Thursday, September 20, 2007

Worth Your Valuable Time



If either Ben or Jerry (hell, or both) are looking for a husky male sex-slave to do their awful, perverted bidding, as well as some light typing and general office work, I'd like to put in my application. I'd also like to mention that it would be perfectly acceptable to pay me for my duties exclusively in this new flavor of ice cream, which tastes exactly like a Cinnabon and makes me feel like a newly-arrived citizen of Delicioustown.

NOTE: Delicioustown is the capital of the great state of Tastychucettes, which is located squarely in the heartland of The United States Of Mmmm. Which, of course, is but one of the seven continents on Planet Yumtastic. Anyway, who's up for ice cream?

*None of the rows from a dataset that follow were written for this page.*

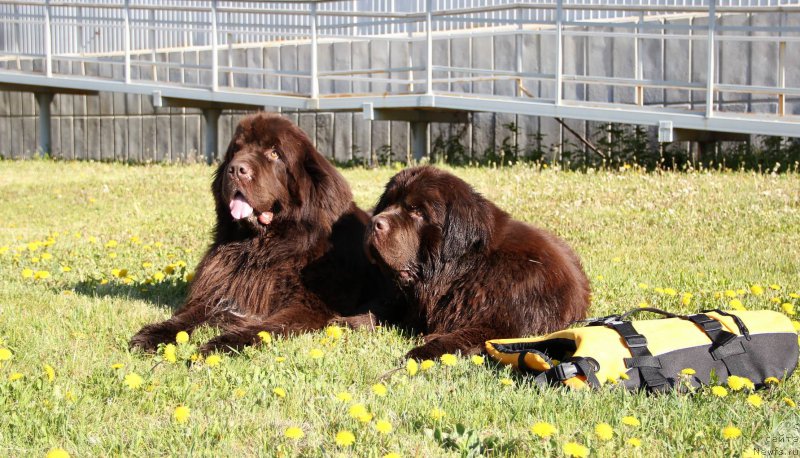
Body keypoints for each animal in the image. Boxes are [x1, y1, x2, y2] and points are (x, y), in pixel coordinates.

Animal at [130, 112, 392, 354]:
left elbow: (263, 328)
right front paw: (153, 334)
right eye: (236, 150)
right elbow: (188, 315)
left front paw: (220, 345)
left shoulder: (307, 307)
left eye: (274, 153)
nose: (237, 169)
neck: (263, 249)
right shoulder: (223, 290)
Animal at [360, 166, 592, 360]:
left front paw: (419, 351)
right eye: (388, 204)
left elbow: (462, 337)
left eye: (417, 211)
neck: (469, 269)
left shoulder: (506, 326)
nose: (375, 222)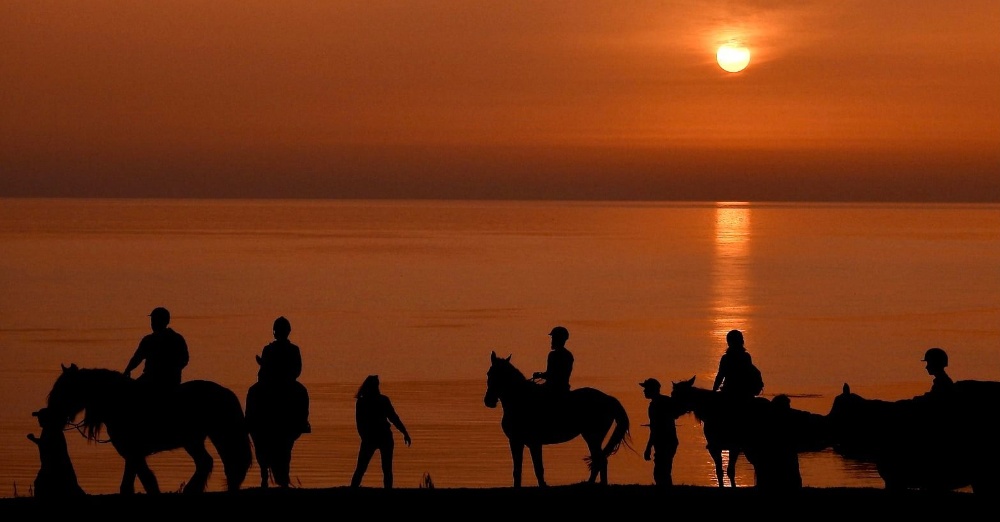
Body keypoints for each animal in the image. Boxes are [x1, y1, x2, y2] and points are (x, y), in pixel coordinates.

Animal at [45, 362, 252, 492]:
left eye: (64, 390)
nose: (51, 417)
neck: (118, 403)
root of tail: (225, 392)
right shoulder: (131, 453)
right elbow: (136, 483)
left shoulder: (133, 453)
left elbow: (141, 482)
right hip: (195, 440)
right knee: (208, 463)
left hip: (216, 436)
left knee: (224, 464)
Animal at [480, 352, 628, 486]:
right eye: (489, 374)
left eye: (499, 375)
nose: (489, 401)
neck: (521, 400)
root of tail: (608, 398)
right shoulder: (515, 441)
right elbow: (517, 470)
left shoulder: (534, 442)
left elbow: (538, 468)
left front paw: (543, 485)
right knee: (600, 460)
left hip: (592, 436)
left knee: (600, 460)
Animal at [676, 374, 832, 488]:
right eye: (674, 393)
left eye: (680, 394)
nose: (674, 409)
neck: (712, 410)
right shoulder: (718, 447)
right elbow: (721, 471)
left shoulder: (731, 446)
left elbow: (729, 470)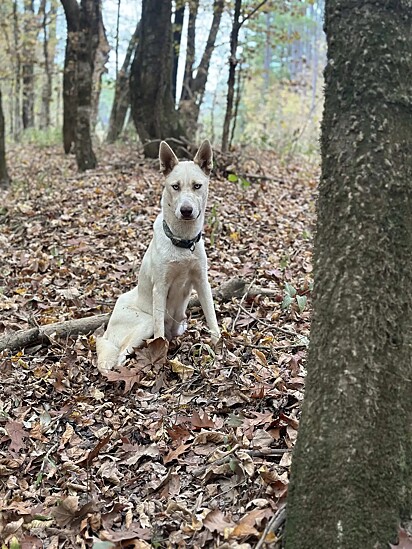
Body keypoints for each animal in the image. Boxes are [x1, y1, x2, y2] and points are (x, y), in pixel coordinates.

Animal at [95, 139, 220, 374]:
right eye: (175, 186)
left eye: (197, 186)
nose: (186, 210)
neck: (182, 243)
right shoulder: (160, 288)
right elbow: (160, 334)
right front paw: (160, 357)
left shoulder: (202, 282)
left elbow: (212, 317)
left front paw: (220, 344)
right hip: (145, 322)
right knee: (120, 353)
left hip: (179, 324)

2ND NOTE: WHEEEEEEE, SUGAR RUSH, WHEEEEEEE!!!

13 Comments:

Anonymous Anonymous said...

I have to say sometimes I wonder about you.

10:44 PM  
Blogger Clinton said...

What, David? What is it exactly that you wonder about me? Please, do go on...

10:56 PM  
Blogger Jeff said...

Is there anything Ben and Jerry can't turn into a delicious ice cream flavor?

12:14 AM  
Anonymous Anonymous said...

I wonder why a very talented somewhat cute writer like you would have to resort to being a sex slave for ice cream when because of your amazing talent you should be getting paid gazillions of dollars and would merely send some flunky stooge (maybe stew) to the store to get whatever you wanted with the thousand dollar bill you threw at him telling to keep the change because your great success as a writer has made it possible for you to have millions of those same bills lying around so many in fact that that is what you take to work to wipe your hiney with if of course you were still working there which obviously you wouldn’t have to unless it was to merely torment your bosses with being the most ineffective data input person in the entire world because you knew you really did not have tot be there because it only takes you a couple of hours to type out bestsellers so that is why I sometimes wonder about you and how unfair the universe is for not recognizing your amazing ability and amazing body. Does that answer your question?

12:52 AM  
Blogger Clinton said...

Jeff... The only dud I've EVER had from Ben & Jerry's was their "Movie Theater" flavor that had, like, popcorn pieces in it or something. That was just bizarre. Otherwise, no, they are golden.

David... Yes it did answer my question, albeit in the creepiest way possible. Dude, punctuation was invented so we don't all sound like a serial killer's diary.

8:27 AM  
Blogger Sally Tomato said...

I'm running to the store right now.

10:33 AM  
Anonymous Anonymous said...

ah, boy(friend)'s favorite ice cream of the moment.

*shudder*

11:52 AM  
Blogger stew said...

I'm a girl. A flunky stooge girl. Thank you.

2:50 PM  
Blogger Clinton said...

Stew... Not sure why David felt the need to bring you into his weirdness. Sorry about that; it's like being struck by the shrapnel of an exploding freak-bomb that was meant for me.

2:55 PM  
Anonymous Anonymous said...

Hey, David...If you want a piece of Clint it's $200 an hour.

Let's make a deal.

3:33 PM  
Anonymous Anonymous said...

$200 that's it???

4:01 PM  
Anonymous Anonymous said...

Sorry stew did not mean to offend.

4:03 PM  
Blogger stew said...

that's ok, I would love to be a flunky stooge. It would totally be a career step up. I don't mind. but I'm just kind of sensitive about being taken for a guy. On account of my flat chest and mustache and all.